Gestellte Aufgabe A - Wie viele örtliche Gewerbebetriebe haben laut dem Textauszug bereits einen konkreten Bedarf an Fläche?
Gestellte Aufgabe B - Entnimm dem Textauszug alles von „Wir haben bei“ bis hinunter zu „eine sachgerechte Argumentation.“ und gib es wortgetreu wieder.

Das überwiegend öffentliche Interesse

Als überwiegend öffentliches Interesse werden die beiden Ziele der Gemeinde angegeben:

  • Erweiterungsabsichten ortsansässiger Betriebe.
  • Verlagerung der Gemeindewerke
Erweiterungsabsichten ortansässige Betriebe

Die Erweiterungsabsichten ortsansässiger Betriebe werden damit begründet,  dass bereits für 20000 m² ein konkreter Bedarf von 15 örtlichen Gewerbebetrieben besteht.

 Wir haben bei einem Gespräche mit dem Bürgermeister und Verwaltungsvertretern nachgefragt, ob es denn schon eine Vorstellung zu den Grundstückspreisen gibt. Die Antwort war nein. Wir vermuten daher, dass  unter diesen Gegebenheiten der behauptete Bedarf der 15 Betriebe wenig belastbar ist. Die Grundstückspreise müssen auf Marktniveau liegen. Warum sollte ein Gewerbebetrieb dann ins Karweidach wechseln?

Antrag: „Wenn die interessierten ortsansässigen Gewerbetreibenden mit den Arbeitsplätzen im Ort bleiben und durch die Erweiterungsmöglichkeit auch noch weitere Arbeitsplätze
geschaffen werden ist dies ebenfalls im öffentlichen Interesse.“

Unseres Erachtens nach ist dies lediglich eine nicht belegte Behauptung bzw. Vermutung und keineswegs eine sachgerechte Argumentation.

(Bilder mit Schlüsselpunkten der Körperhaltung)

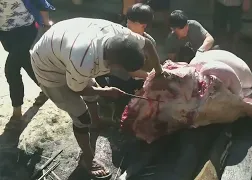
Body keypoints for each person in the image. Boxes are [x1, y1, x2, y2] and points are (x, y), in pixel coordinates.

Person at [30, 17, 163, 178]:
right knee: (80, 115)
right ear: (113, 64)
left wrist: (160, 72)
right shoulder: (83, 61)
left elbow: (147, 44)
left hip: (66, 47)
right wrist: (106, 91)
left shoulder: (122, 36)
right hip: (49, 67)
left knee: (91, 89)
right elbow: (77, 90)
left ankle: (96, 122)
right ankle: (87, 159)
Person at [95, 3, 156, 112]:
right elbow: (127, 70)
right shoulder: (120, 39)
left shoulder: (149, 43)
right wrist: (149, 76)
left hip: (137, 78)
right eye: (128, 20)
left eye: (132, 22)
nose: (127, 23)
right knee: (120, 98)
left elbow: (150, 65)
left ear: (143, 25)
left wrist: (147, 80)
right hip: (118, 76)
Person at [0, 0, 54, 122]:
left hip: (26, 29)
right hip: (5, 34)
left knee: (11, 70)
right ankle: (46, 87)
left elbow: (41, 3)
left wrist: (47, 26)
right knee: (23, 59)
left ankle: (17, 112)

Erwartete Ausgabe A - Laut dem Textauszug haben 15 örtliche Gewerbebetriebe einen konkreten Bedarf für 20000 m².

Erwartete Ausgabe B -
Wir haben bei einem Gespräche mit dem Bürgermeister und Verwaltungsvertretern nachgefragt, ob es denn schon eine Vorstellung zu den Grundstückspreisen gibt. Die Antwort war nein. Wir vermuten daher, dass  unter diesen Gegebenheiten der behauptete Bedarf der 15 Betriebe wenig belastbar ist. Die Grundstückspreise müssen auf Marktniveau liegen. Warum sollte ein Gewerbebetrieb dann ins Karweidach wechseln?

Antrag: „Wenn die interessierten ortsansässigen Gewerbetreibenden mit den Arbeitsplätzen im Ort bleiben und durch die Erweiterungsmöglichkeit auch noch weitere Arbeitsplätze
geschaffen werden ist dies ebenfalls im öffentlichen Interesse.“

Unseres Erachtens nach ist dies lediglich eine nicht belegte Behauptung bzw. Vermutung und keineswegs eine sachgerechte Argumentation.